Talos regarded the depleted Tenth Company spread across the chamber. “Not often enough.”
The warrior, Hann Vel, blind-fired over the top of the fallen pillar. The bolter in his hand exploded before the third shot, taking the Night Lord’s hand with it. Yet again the victim
of Blood Angel marksmanship, Hann Vel bellowed with a drunkard’s unfocussed fury, covering the burned stump with his remaining hand.
With bizarrely elegant elocution, Hann Vel shouted a curse. “A plague on these red-clad sons of whores!”
That looks painful, Talos thought, and his crooked grin went unseen in his helm. Let the warp take Hann Vel, the warrior was a fool at the best of times.
“Captain,” Uzas was voxing. “Captain, this is Uzas.”
The war-sage’s reply grated back on the rasping tides of static. “Yes?”
“Three squads to charge, the rest to rise in fire support?”
“My thoughts exactly—we’re not breaking out of this vermin pit any other way.
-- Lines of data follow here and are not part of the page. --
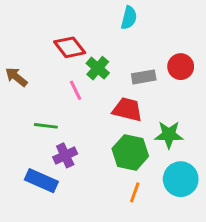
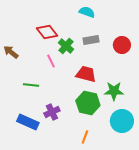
cyan semicircle: (129, 18) -> (87, 12), turned -84
gray rectangle: (144, 77) -> (91, 40), moved
purple cross: (65, 155) -> (52, 112), moved
orange line: (135, 192) -> (85, 137), moved

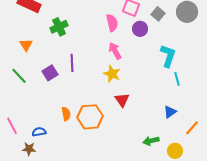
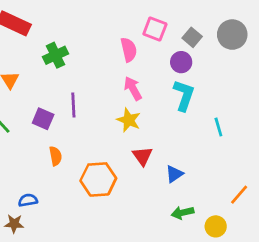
purple circle: (140, 29) -> (181, 62), moved
cyan L-shape: (168, 56) -> (184, 95), moved
purple square: (50, 73) -> (43, 119), turned -35
blue triangle: (170, 112) -> (174, 174), moved
orange semicircle: (66, 114) -> (56, 156), moved

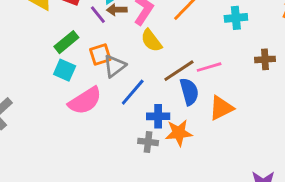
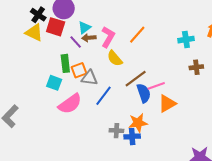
cyan cross: (236, 18) -> (186, 40), moved
green rectangle: (66, 42) -> (65, 63), moved, turned -54
gray triangle: (114, 66) -> (90, 78), turned 48
pink line: (209, 67) -> (156, 86), moved
blue cross: (158, 116) -> (132, 137), moved

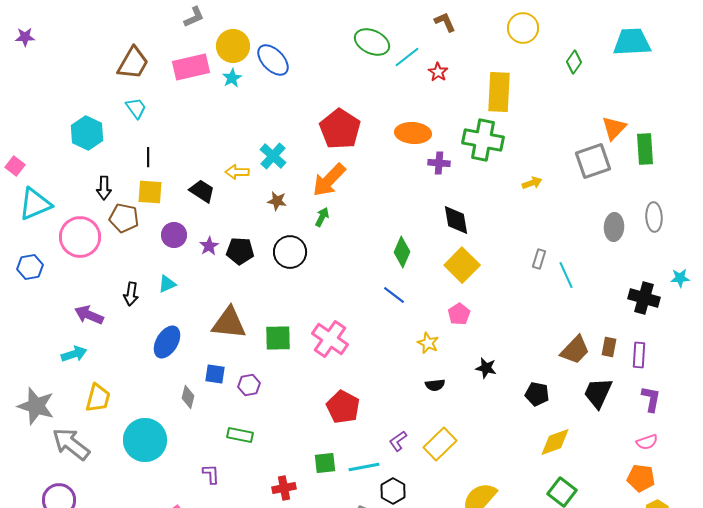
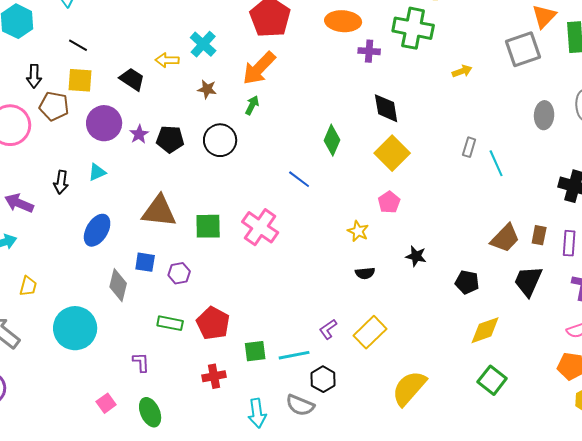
black line: (148, 157) -> (78, 45), turned -60
purple circle: (174, 235) -> (104, 123), size x1.4
blue line: (394, 295) -> (299, 179), moved
gray diamond: (188, 397) -> (118, 285), size x1.4
yellow trapezoid: (98, 398) -> (28, 286), size x0.7
red pentagon: (343, 407) -> (213, 323), moved

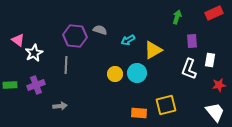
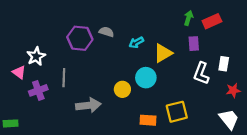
red rectangle: (214, 13) -> (212, 21), moved
pink triangle: (18, 40) -> (19, 72), moved
purple rectangle: (192, 41) -> (194, 44), moved
gray line: (66, 65) -> (64, 78), moved
yellow circle: (115, 74) -> (122, 89), moved
green rectangle: (10, 85) -> (11, 123), moved
gray arrow: (60, 106) -> (88, 105), moved, size x1.6

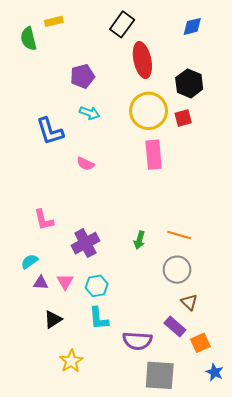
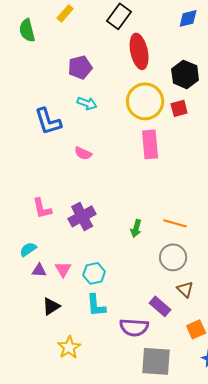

First, Fourth and Ninth, make ready to charge.”
“Lucky us.” Uzas smiled at the others. He drew his gladius, lifting his head to cry, “For the Warmaster! Death to the False Emperor!”
The cheer was taken up by the others, warrior after warrior, squad after squad, screaming their hate at the Blood Angels.
With a curse through clenched teeth, Talos…
…saw the scene fading. That siege of sieges, the countless hours spent advancing chamber by bloody chamber through the Imperial Palace so long ago, drifted back into the recess of memory.
“How long do these episodes last?” Variel was asking.
“As long as they need to,” said Cyrion.
He…
…watched it move, with its undulating, soft-spined flow. It was human only in the loosest sense: the way one might envisage humanity if the only lore available described the species in the vaguest terms. Two arms reached from its torso. Two legs propelled it forwards in a disgustingly fluid stagger. Each limb was a malformed thing of awkward joints and bones twisted beneath the veined skin.
Uzas’ axe crashed against the creature, ripping smoking flesh and steaming fluid away in ragged gobbets. Mist armoured its white flesh—a sculpted haze clinging to its body, with its vaporous edges offering the sick suggestion of a Legionary’s armour.